= Emmanuel Ngobese =

South African footballer

Emmanuel Asanda "Scara" Ngobese (3 June 1980 – 11 May 2010) was a South African soccer player who last played as a midfielder for Kaizer Chiefs FC in the Premier Soccer League. He was born in Katlehong, Gauteng and died in Johannesburg.

Ngobese was affectionately known to his supporters as "Scara" or "The Black Jesus" . He was managed by Edgar O.

==Career==
He started off at Kaizer Chiefs' development team (1994-1998), and then played for United FC, Thanda Royal Zulu, Kaizer Chiefs, Zulu Royals, Tembisa Classic, Hellenic and Moroka Swallows during his career. It was at Kaizer Chiefs where he was at his prime from 2003 to 2005. Their last league game in the 2004/2005 PSL season where they lifted the league cup will always be remembered as his last best game of his whole career. His career took a downfall when the late Ted Dumitru left the team after he had been his coach and winning the Premier league twice accompanied by a few domestic trophies with him in the past 2 years.

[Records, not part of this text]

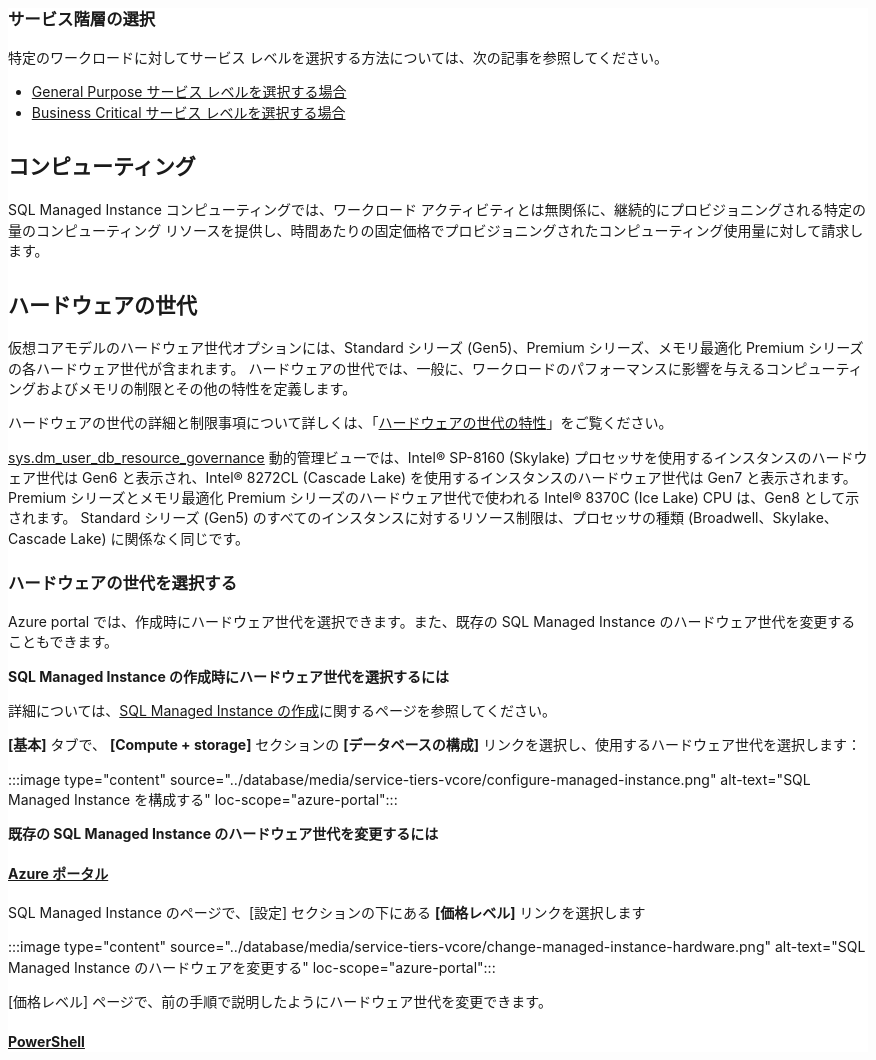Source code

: ### <a name="choosing-a-service-tier"></a>サービス階層の選択

特定のワークロードに対してサービス レベルを選択する方法については、次の記事を参照してください。

- [General Purpose サービス レベルを選択する場合](../database/service-tier-general-purpose.md#when-to-choose-this-service-tier)
- [Business Critical サービス レベルを選択する場合](../database/service-tier-business-critical.md#when-to-choose-this-service-tier)

## <a name="compute"></a>コンピューティング

SQL Managed Instance コンピューティングでは、ワークロード アクティビティとは無関係に、継続的にプロビジョニングされる特定の量のコンピューティング リソースを提供し、時間あたりの固定価格でプロビジョニングされたコンピューティング使用量に対して請求します。

## <a name="hardware-generations"></a>ハードウェアの世代

仮想コアモデルのハードウェア世代オプションには、Standard シリーズ (Gen5)、Premium シリーズ、メモリ最適化 Premium シリーズの各ハードウェア世代が含まれます。 ハードウェアの世代では、一般に、ワークロードのパフォーマンスに影響を与えるコンピューティングおよびメモリの制限とその他の特性を定義します。

ハードウェアの世代の詳細と制限事項について詳しくは、「[ハードウェアの世代の特性](resource-limits.md#hardware-generation-characteristics)」をご覧ください。

 [sys.dm_user_db_resource_governance](/sql/relational-databases/system-dynamic-management-views/sys-dm-user-db-resource-governor-azure-sql-database) 動的管理ビューでは、Intel&reg; SP-8160 (Skylake) プロセッサを使用するインスタンスのハードウェア世代は Gen6 と表示され、Intel&reg; 8272CL (Cascade Lake) を使用するインスタンスのハードウェア世代は Gen7 と表示されます。 Premium シリーズとメモリ最適化 Premium シリーズのハードウェア世代で使われる Intel&reg; 8370C (Ice Lake) CPU は、Gen8 として示されます。 Standard シリーズ (Gen5) のすべてのインスタンスに対するリソース制限は、プロセッサの種類 (Broadwell、Skylake、Cascade Lake) に関係なく同じです。

### <a name="selecting-a-hardware-generation"></a>ハードウェアの世代を選択する

Azure portal では、作成時にハードウェア世代を選択できます。また、既存の SQL Managed Instance のハードウェア世代を変更することもできます。

**SQL Managed Instance の作成時にハードウェア世代を選択するには**

詳細については、[SQL Managed Instance の作成](../managed-instance/instance-create-quickstart.md)に関するページを参照してください。

**[基本]** タブで、 **[Compute + storage]** セクションの **[データベースの構成]** リンクを選択し、使用するハードウェア世代を選択します：

:::image type="content" source="../database/media/service-tiers-vcore/configure-managed-instance.png" alt-text="SQL Managed Instance を構成する"  loc-scope="azure-portal":::
  
**既存の SQL Managed Instance のハードウェア世代を変更するには**

#### <a name="the-azure-portal"></a>[Azure ポータル](#tab/azure-portal)

SQL Managed Instance のページで、[設定] セクションの下にある **[価格レベル]** リンクを選択します

:::image type="content" source="../database/media/service-tiers-vcore/change-managed-instance-hardware.png" alt-text="SQL Managed Instance のハードウェアを変更する"  loc-scope="azure-portal":::

[価格レベル] ページで、前の手順で説明したようにハードウェア世代を変更できます。

#### <a name="powershell"></a>[PowerShell](#tab/azure-powershell)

After Dumitru's departure, Chiefs hired the German coach Ernst Middendorp who sidelined Ngobese for the whole season, alleging he was confusing professional soccer for street football. By the time Middendorp left the team at the end of the season, Ngobese was completely out of form. The German international relieved Ngobese of his contract duties and was signed by Thanda Royal Zulu where he never played any significant games, and it is here that he was diagnosed with tuberculosis and was forced to hang his boots until he met his demise a few years later.

==Death==
Ngobese died on 11 May 2010 of HIV related illnesses, after having suffered from the disease since 2008. This was exactly a month before the start of the historical South African version of the FIFA World Cup on June 11 of 2010. An event he would've partaken in if it weren't for his sudden ailment, forced retirement and untimely death.

==Pop culture==
South African rapper Kwesta paid homage to Scara by appearing on his "Spirit" music video wearing a shirt with Ngobese's name and his Kaizer Chiefs jersey number (11) printed on it. The music video premiered on SABC 1 on 30 December 2017 and features American recording artist, Wale. DJ Fanatic, Reason and Kwesta made a song called "Number 11" (which is the kit number he used for most of his soccer career) to pay homage to the dribbling wizard.